Purpose : Identifying regulatory mechanism for human angiogenesis is crucial for developing angiogenic therapies that are readily translatable in humans. The role of long noncoding RNAs (lncRNA) in human ocular angiogenesis is largely unknown. We have recently identified a list of endothelial cell (EC)-enriched lncRNAs by gene profiling study. Among them, lncEGFL7OS was confirmed to have a critical role in human choroidal angiogenesis. The purpose of the current project is to further study its function and mechanism.

Methods : RNA interference and adenovirus overexpression, in conjunction with choroid sprouting assays, were employed to study the lncRNA functional mechanism in trans; while a CRISPR/Cas9 system and human embryonic stem cells (hES) were harnessed to study its mechanism in cis. Matrigel and EC/fibroblast co-culture angiogenesis assays were used to further determine its role in angiogenesis using the systems above.

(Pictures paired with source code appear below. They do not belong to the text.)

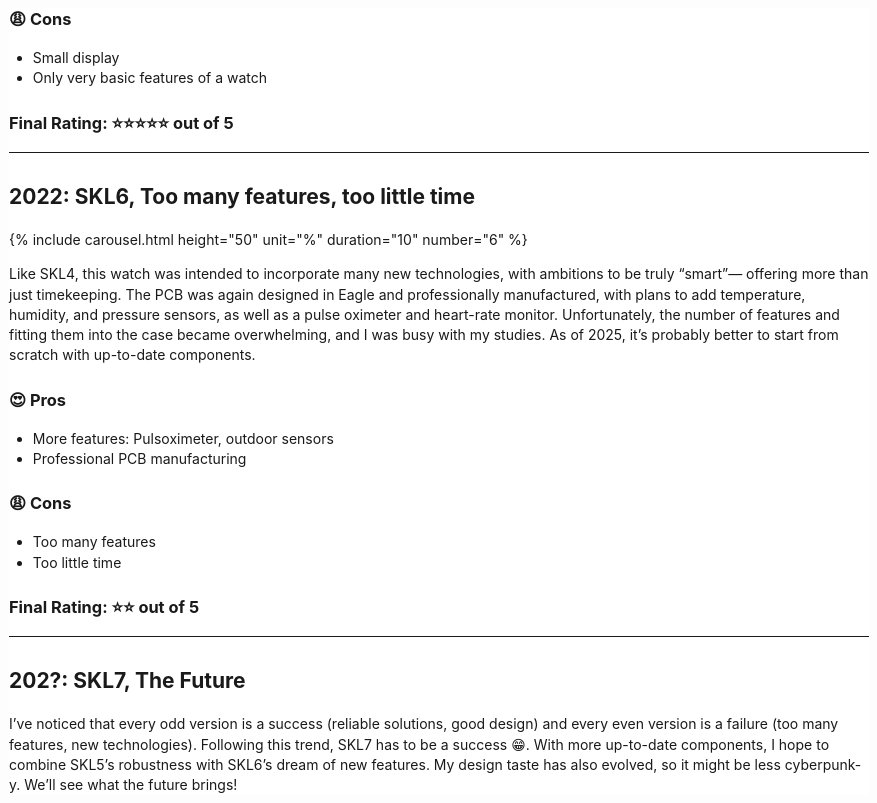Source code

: ### 😩 Cons

- Small display
- Only very basic features of a watch

### Final Rating: ⭐⭐⭐⭐⭐ out of 5

---

## 2022: SKL6, Too many features, too little time

{% include carousel.html height="50" unit="%" duration="10" number="6" %}

Like SKL4, this watch was intended to incorporate many new technologies, with ambitions to be truly “smart”— offering more than just timekeeping. The PCB was again designed in Eagle and professionally manufactured, with plans to add temperature, humidity, and pressure sensors, as well as a pulse oximeter and heart-rate monitor. Unfortunately, the number of features and fitting them into the case became overwhelming, and I was busy with my studies. As of 2025, it’s probably better to start from scratch with up-to-date components.

### 😍 Pros

- More features: Pulsoximeter, outdoor sensors
- Professional PCB manufacturing

### 😩 Cons

- Too many features
- Too little time

### Final Rating: ⭐⭐ out of 5

---

## 202?: SKL7, The Future

I’ve noticed that every odd version is a success (reliable solutions, good design) and every even version is a failure (too many features, new technologies). Following this trend, SKL7 has to be a success 😁. With more up-to-date components, I hope to combine SKL5’s robustness with SKL6’s dream of new features. My design taste has also evolved, so it might be less cyberpunk-y. We’ll see what the future brings!
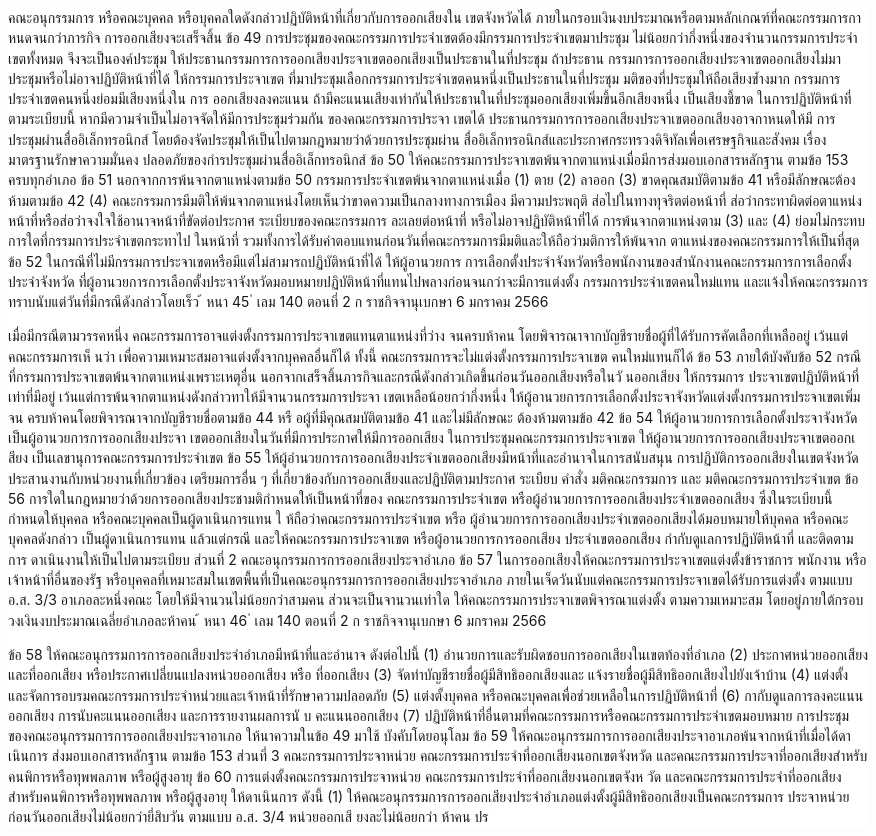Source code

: คณะอนุกรรมการ หรือคณะบุคคล หรือบุคคลใดดังกล่าวปฏิบัติหน้าที่เกี่ยวกับการออกเสียงใน เขตจังหวัดได้ ภายในกรอบเงินงบประมาณหรือตามหลักเกณฑ์ที่คณะกรรมการกาหนดจนกว่าภารกิจ การออกเสียงจะเสร็จสิ้น ข้อ 49 การประชุมของคณะกรรมการประจำเขตต้องมีกรรมการประจำเขตมาประชุม ไม่น้อยกว่ากึ่งหนึ่งของจำนวนกรรมการประจำเขตทั้งหมด จึงจะเป็นองค์ประชุม ให้ประธานกรรมการการออกเสียงประจาเขตออกเสียงเป็นประธานในที่ประชุม ถ้าประธาน กรรมการการออกเสียงประจาเขตออกเสียงไม่มาประชุมหรือไม่อาจปฏิบัติหน้าที่ได้ ให้กรรมการประจาเขต ที่มาประชุมเลือกกรรมการประจำเขตคนหนึ่งเป็นประธานในที่ประชุม มติของที่ประชุมให้ถือเสียงข้ำงมาก กรรมการประจำเขตคนหนึ่งย่อมมีเสียงหนึ่งใน การ ออกเสียงลงคะแนน ถ้ามีคะแนนเสียงเท่ากันให้ประธานในที่ประชุมออกเสียงเพิ่มขึ้นอีกเสียงหนึ่ง เป็นเสียงชี้ขาด ในการปฏิบัติหน้าที่ตามระเบียบนี้ หากมีความจำเป็นไม่อาจจัดให้มีการประชุมร่วมกัน ของคณะกรรมการประจา เขตได้ ประธานกรรมการการออกเสียงประจาเขตออกเสียงอาจกาหนดให้มี การประชุมผ่านสื่ออิเล็กทรอนิกส์ โดยต้องจัดประชุมให้เป็นไปตามกฎหมายว่าด้วยการประชุมผ่าน สื่ออิเล็กทรอนิกส์และประกาศกระทรวงดิจิทัลเพื่อเศรษฐกิจและสังคม เรื่อง มาตรฐานรักษาความมั่นคง ปลอดภัยของกำรประชุมผ่านสื่ออิเล็กทรอนิกส์ ข้อ 50 ให้คณะกรรมการประจาเขตพ้นจากตาแหน่งเมื่อมีการส่งมอบเอกสารหลักฐาน ตามข้อ 153 ครบทุกอำเภอ ข้อ 51 นอกจากการพ้นจากตาแหน่งตามข้อ 50 กรรมการประจำเขตพ้นจากตาแหน่งเมื่อ (1) ตาย (2) ลาออก (3) ขาดคุณสมบัติตามข้อ 41 หรือมีลักษณะต้องห้ามตามข้อ 42 (4) คณะกรรมการมีมติให้พ้นจากตาแหน่งโดยเห็นว่าขาดความเป็นกลางทางการเมือง มีความประพฤติ ส่อไปในทางทุจริตต่อหน้าที่ ส่อว่ากระทาผิดต่อตาแหน่งหน้าที่หรือส่อว่าจงใจใช้อานาจหน้าที่ขัดต่อประกาศ ระเบียบของคณะกรรมการ ละเลยต่อหน้าที่ หรือไม่อาจปฏิบัติหน้าที่ได้ การพ้นจากตาแหน่งตาม (3) และ (4) ย่อมไม่กระทบการใดที่กรรมการประจำเขตกระทาไป ในหน้าที่ รวมทั้งการได้รับค่าตอบแทนก่อนวันที่คณะกรรมการมีมติและให้ถือว่ามติการให้พ้นจาก ตาแหน่งของคณะกรรมการให้เป็นที่สุด ข้อ 52 ในกรณีที่ไม่มีกรรมการประจาเขตหรือมีแต่ไม่สามารถปฏิบัติหน้าที่ได้ ให้ผู้อานวยการ การเลือกตั้งประจำจังหวัดหรือพนักงานของสำนักงานคณะกรรมการการเลือกตั้งประจำจังหวัด ที่ผู้อานวยการการเลือกตั้งประจาจังหวัดมอบหมายปฏิบัติหน้าที่แทนไปพลางก่อนจนกว่าจะมีการแต่งตั้ง กรรมการประจำเขตคนใหม่แทน และแจ้งให้คณะกรรมการทราบนับแต่วันที่มีกรณีดังกล่าวโดยเร็ว ้ หนา 45 ่ เลม 140 ตอนที่ 2 ก ราชกิจจานุเบกษา 6 มกราคม 2566

เมื่อมีกรณีตามวรรคหนึ่ง คณะกรรมการอาจแต่งตั้งกรรมการประจาเขตแทนตาแหน่งที่ว่าง จนครบห้าคน โดยพิจารณาจากบัญชีรายชื่อผู้ที่ได้รับการคัดเลือกที่เหลืออยู่ เว้นแต่คณะกรรมการเห็ นว่า เพื่อความเหมาะสมอาจแต่งตั้งจากบุคคลอื่นก็ได้ ทั้งนี้ คณะกรรมการจะไม่แต่งตั้งกรรมการประจาเขต คนใหม่แทนก็ได้ ข้อ 53 ภายใต้บังคับข้อ 52 กรณีที่กรรมการประจาเขตพ้นจากตาแหน่งเพราะเหตุอื่น นอกจากเสร็จสิ้นภารกิจและกรณีดังกล่าวเกิดขึ้นก่อนวันออกเสียงหรือในวั นออกเสียง ให้กรรมการ ประจาเขตปฏิบัติหน้าที่เท่าที่มีอยู่ เว้นแต่การพ้นจากตาแหน่งดังกล่าวทาให้มีจานวนกรรมการประจา เขตเหลือน้อยกว่ากึ่งหนึ่ง ให้ผู้อานวยการการเลือกตั้งประจาจังหวัดแต่งตั้งกรรมการประจาเขตเพิ่มจน ครบห้าคนโดยพิจารณาจากบัญชีรายชื่อตามข้อ 44 หรื อผู้ที่มีคุณสมบัติตามข้อ 41 และไม่มีลักษณะ ต้องห้ามตามข้อ 42 ข้อ 54 ให้ผู้อานวยการการเลือกตั้งประจาจังหวัดเป็นผู้อานวยการการออกเสียงประจา เขตออกเสียงในวันที่มีการประกาศให้มีการออกเสียง ในการประชุมคณะกรรมการประจาเขต ให้ผู้อานวยการการออกเสียงประจาเขตออกเ สียง เป็นเลขานุการคณะกรรมการประจำเขต ข้อ 55 ให้ผู้อำนวยการการออกเสียงประจำเขตออกเสียงมีหน้าที่และอำนาจในการสนับสนุน การปฏิบัติการออกเสียงในเขตจังหวัด ประสานงานกับหน่วยงานที่เกี่ยวข้อง เตรียมการอื่น ๆ ที่เกี่ยวข้องกับการออกเสียงและปฏิบัติตามประกาศ ระเบียบ คำสั่ง มติคณะกรรมการ และ มติคณะกรรมการประจำเขต ข้อ 56 การใดในกฎหมายว่าด้วยการออกเสียงประชามติกำหนดให้เป็นหน้าที่ของ คณะกรรมการประจำเขต หรือผู้อำนวยการการออกเสียงประจำเขตออกเสียง ซึ่งในระเบียบนี้ กำหนดให้บุคคล หรือคณะบุคคลเป็นผู้ดาเนินการแทน ใ ห้ถือว่าคณะกรรมการประจำเขต หรือ ผู้อำนวยการการออกเสียงประจำเขตออกเสียงได้มอบหมายให้บุคคล หรือคณะบุคคลดังกล่าว เป็นผู้ดาเนินการแทน แล้วแต่กรณี และให้คณะกรรมการประจาเขต หรือผู้อานวยการการออกเสียง ประจำเขตออกเสียง กำกับดูแลการปฏิบัติหน้าที่ และติดตามการ ดาเนินงานให้เป็นไปตามระเบียบ ส่วนที่ 2 คณะอนุกรรมการการออกเสียงประจาอำเภอ ข้อ 57 ในการออกเสียงให้คณะกรรมการประจาเขตแต่งตั้งข้าราชการ พนักงาน หรือ เจ้าหน้าที่อื่นของรัฐ หรือบุคคลที่เหมาะสมในเขตพื้นที่เป็นคณะอนุกรรมการการออกเสียงประจาอำเภอ ภายในเจ็ดวันนับแต่คณะกรรมการประจาเขตได้รับการแต่งตั้ง ตามแบบ อ.ส. 3/3 อาเภอละหนึ่งคณะ โดยให้มีจานวนไม่น้อยกว่าสามคน ส่วนจะเป็นจานวนเท่าใด ให้คณะกรรมการประจาเขตพิจารณาแต่งตั้ง ตามความเหมาะสม โดยอยู่ภายใต้กรอบวงเงินงบประมาณเฉลี่ยอำเภอละห้าคน ้ หนา 46 ่ เลม 140 ตอนที่ 2 ก ราชกิจจานุเบกษา 6 มกราคม 2566

ข้อ 58 ให้คณะอนุกรรมการการออกเสียงประจำอำเภอมีหน้าที่และอำนาจ ดังต่อไปนี้ (1) อำนวยการและรับผิดชอบการออกเสียงในเขตท้องที่อำเภอ (2) ประกาศหน่วยออกเสียง และที่ออกเสียง หรือประกาศเปลี่ยนแปลงหน่วยออกเสียง หรือ ที่ออกเสียง (3) จัดทำบัญชีรายชื่อผู้มีสิทธิออกเสียงและ แจ้งรายชื่อผู้มีสิทธิออกเสียงไปยังเจ้าบ้าน (4) แต่งตั้งและจัดการอบรมคณะกรรมการประจำหน่วยและเจ้าหน้าที่รักษาความปลอดภัย (5) แต่งตั้งบุคคล หรือคณะบุคคลเพื่อช่วยเหลือในการปฏิบัติหน้าที่ (6) กากับดูแลการลงคะแนนออกเสียง การนับคะแนนออกเสียง และการรายงานผลการนั บ คะแนนออกเสียง (7) ปฏิบัติหน้าที่อื่นตามที่คณะกรรมการหรือคณะกรรมการประจำเขตมอบหมาย การประชุมของคณะอนุกรรมการการออกเสียงประจาอาเภอ ให้นาความในข้อ 49 มาใช้ บังคับโดยอนุโลม ข้อ 59 ให้คณะอนุกรรมการการออกเสียงประจาอาเภอพ้นจากหน้าที่เมื่อได้ดาเนินการ ส่งมอบเอกสารหลักฐาน ตามข้อ 153 ส่วนที่ 3 คณะกรรมการประจาหน่วย คณะกรรมการประจำที่ออกเสียงนอกเขตจังหวัด และคณะกรรมการประจาที่ออกเสียงสำหรับคนพิการหรือทุพพลภาพ หรือผู้สูงอายุ ข้อ 60 การแต่งตั้งคณะกรรมการประจาหน่วย คณะกรรมการประจำที่ออกเสียงนอกเขตจังห วัด และคณะกรรมการประจำที่ออกเสียงสำหรับคนพิการหรือทุพพลภาพ หรือผู้สูงอายุ ให้ดาเนินการ ดังนี้ (1) ให้คณะอนุกรรมการการออกเสียงประจำอำเภอแต่งตั้งผู้มีสิทธิออกเสียงเป็นคณะกรรมการ ประจาหน่วยก่อนวันออกเสียงไม่น้อยกว่ายี่สิบวัน ตามแบบ อ.ส. 3/4 หน่วยออกเสี ยงละไม่น้อยกว่า ห้าคน ปร
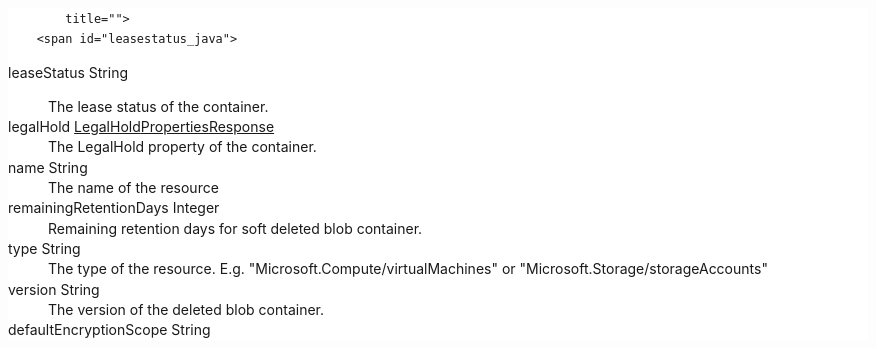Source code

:             title="">
        <span id="leasestatus_java">
<a data-swiftype-name="resource-property" data-swiftype-type="text" href="#leasestatus_java" style="color: inherit; text-decoration: inherit;">lease<wbr>Status</a>
</span>
        <span class="property-indicator"></span>
        <span class="property-type">String</span>
    </dt>
    <dd>The lease status of the container.</dd><dt class="property-"
            title="">
        <span id="legalhold_java">
<a data-swiftype-name="resource-property" data-swiftype-type="text" href="#legalhold_java" style="color: inherit; text-decoration: inherit;">legal<wbr>Hold</a>
</span>
        <span class="property-indicator"></span>
        <span class="property-type"><a href="#legalholdpropertiesresponse">Legal<wbr>Hold<wbr>Properties<wbr>Response</a></span>
    </dt>
    <dd>The LegalHold property of the container.</dd><dt class="property-"
            title="">
        <span id="name_java">
<a data-swiftype-name="resource-property" data-swiftype-type="text" href="#name_java" style="color: inherit; text-decoration: inherit;">name</a>
</span>
        <span class="property-indicator"></span>
        <span class="property-type">String</span>
    </dt>
    <dd>The name of the resource</dd><dt class="property-"
            title="">
        <span id="remainingretentiondays_java">
<a data-swiftype-name="resource-property" data-swiftype-type="text" href="#remainingretentiondays_java" style="color: inherit; text-decoration: inherit;">remaining<wbr>Retention<wbr>Days</a>
</span>
        <span class="property-indicator"></span>
        <span class="property-type">Integer</span>
    </dt>
    <dd>Remaining retention days for soft deleted blob container.</dd><dt class="property-"
            title="">
        <span id="type_java">
<a data-swiftype-name="resource-property" data-swiftype-type="text" href="#type_java" style="color: inherit; text-decoration: inherit;">type</a>
</span>
        <span class="property-indicator"></span>
        <span class="property-type">String</span>
    </dt>
    <dd>The type of the resource. E.g. &quot;Microsoft.Compute/virtualMachines&quot; or &quot;Microsoft.Storage/storageAccounts&quot;</dd><dt class="property-"
            title="">
        <span id="version_java">
<a data-swiftype-name="resource-property" data-swiftype-type="text" href="#version_java" style="color: inherit; text-decoration: inherit;">version</a>
</span>
        <span class="property-indicator"></span>
        <span class="property-type">String</span>
    </dt>
    <dd>The version of the deleted blob container.</dd><dt class="property-"
            title="">
        <span id="defaultencryptionscope_java">
<a data-swiftype-name="resource-property" data-swiftype-type="text" href="#defaultencryptionscope_java" style="color: inherit; text-decoration: inherit;">default<wbr>Encryption<wbr>Scope</a>
</span>
        <span class="property-indicator"></span>
        <span class="property-type">String</span>
    </dt>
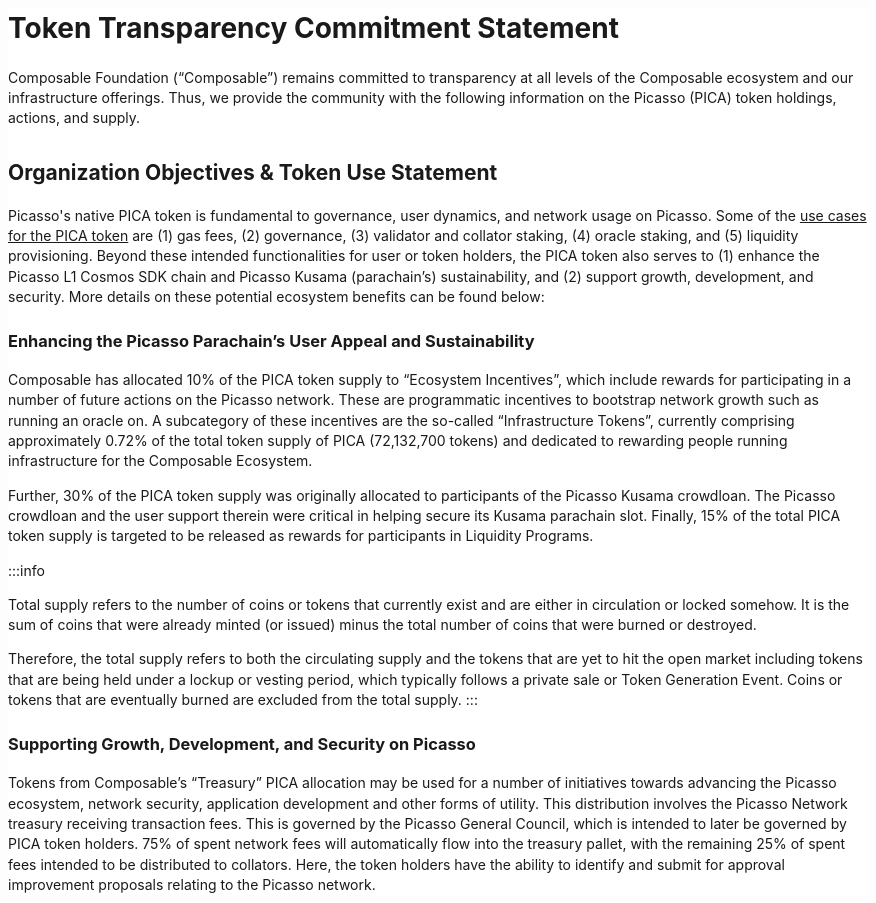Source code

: # Token Transparency Commitment Statement

Composable Foundation (“Composable”) remains committed to transparency at all levels of the Composable ecosystem and our infrastructure offerings. 
Thus, we provide the community with the following information on the Picasso (PICA) token holdings, actions, and supply.

## Organization Objectives & Token Use Statement

Picasso's native PICA token is fundamental to governance, user dynamics, and network usage on Picasso. 
Some of the [use cases for the PICA token](./tokenomics.md) 
are (1) gas fees, (2) governance, (3) validator and collator staking, (4) oracle staking, 
and (5) liquidity provisioning. 
Beyond these intended functionalities for user or token holders, 
the PICA token also serves to (1) enhance the Picasso L1 Cosmos SDK chain and Picasso Kusama (parachain’s) sustainability, 
and (2) support growth, development, and security. 
More details on these potential ecosystem benefits can be found below:

### Enhancing the Picasso Parachain’s User Appeal and Sustainability

Composable has allocated 10% of the PICA token supply to “Ecosystem Incentives”, 
which include rewards for participating in a number of future actions on the Picasso network. 
These are programmatic incentives to bootstrap network growth such as running an oracle on. 
A subcategory of these incentives are the so-called “Infrastructure Tokens”, 
currently comprising approximately 0.72% of the total token supply of PICA (72,132,700 tokens) 
and dedicated to rewarding people running infrastructure for the Composable Ecosystem. 

Further, 30% of the PICA token supply was originally allocated to participants of the Picasso Kusama crowdloan. 
The Picasso crowdloan and the user support therein were critical in helping secure its Kusama parachain slot. 
Finally, 15% of the total PICA token supply is targeted to be released as rewards for participants in Liquidity Programs.

:::info

Total supply refers to the number of coins or tokens that currently exist and are either in circulation or locked somehow. It is the sum of coins that were already minted (or issued) minus the total number of coins that were burned or destroyed. 

Therefore, the total supply refers to both the circulating supply and the tokens that are yet to hit the open market including tokens that are being held under a lockup or vesting period, which typically follows a private sale or Token Generation Event. Coins or tokens that are eventually burned are excluded from the total supply.
:::

### Supporting Growth, Development, and Security on Picasso

Tokens from Composable’s “Treasury” PICA allocation may be used for a number of initiatives towards advancing 
the Picasso ecosystem, network security, application development and other forms of utility. 
This distribution involves the Picasso Network treasury receiving transaction fees. 
This is governed by the Picasso General Council, which is intended to later be governed by PICA token holders. 
75% of spent network fees will automatically flow into the treasury pallet, 
with the remaining 25% of spent fees intended to be distributed to collators. 
Here, the token holders have the ability to identify and submit for approval improvement proposals relating to the Picasso network.
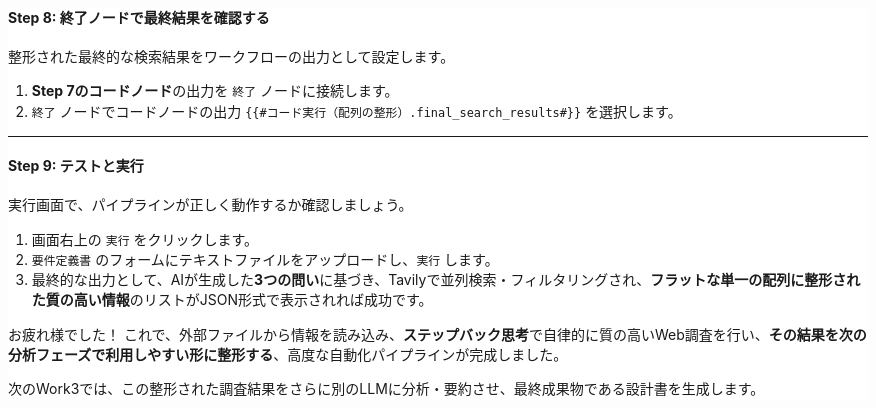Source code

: #### Step 8: 終了ノードで最終結果を確認する

整形された最終的な検索結果をワークフローの出力として設定します。

1.  **Step 7のコードノード**の出力を `終了` ノードに接続します。
2.  `終了` ノードでコードノードの出力 `{{#コード実行（配列の整形）.final_search_results#}}` を選択します。

---
#### Step 9: テストと実行

実行画面で、パイプラインが正しく動作するか確認しましょう。

1.  画面右上の `実行` をクリックします。
2.  `要件定義書` のフォームにテキストファイルをアップロードし、`実行` します。
3.  最終的な出力として、AIが生成した**3つの問い**に基づき、Tavilyで並列検索・フィルタリングされ、**フラットな単一の配列に整形された質の高い情報**のリストがJSON形式で表示されれば成功です。

お疲れ様でした！ これで、外部ファイルから情報を読み込み、**ステップバック思考**で自律的に質の高いWeb調査を行い、**その結果を次の分析フェーズで利用しやすい形に整形する**、高度な自動化パイプラインが完成しました。

次のWork3では、この整形された調査結果をさらに別のLLMに分析・要約させ、最終成果物である設計書を生成します。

Results : Consistent with our previous results using other models, lncEGFL7OS silencing in ECs results in impaired angiogenesis in an EC/fibroblast co-culture angiogenesis model. CRISPR/dCas9 system targeted repression of lncEGFL7OS leads to downregulation of its regulated gene miR-126, suggesting the existence of cis regulatory mechanism of lncEGFL7OS function. On the contrary, lncEGFL7OS overexpression promotes angiogenesis in both EC/fibroblast co-culture model and mouse choroid branching model, suggesting that lncEGFL7OS may function in trans manner. Currently, a CRISPR-based knockout system is used to verify the functional mechanism of lncEGFL7 in ECs.

Conclusions : lncEGFL7OS regulates angiogenesis via both cis and trans mechanisms, which may have implications in human angiogenesis-related diseases, including age-related macular degeneration.

This is an abstract that was submitted for the 2018 ARVO Annual Meeting, held in Honolulu, Hawaii, April 29 - May 3, 2018.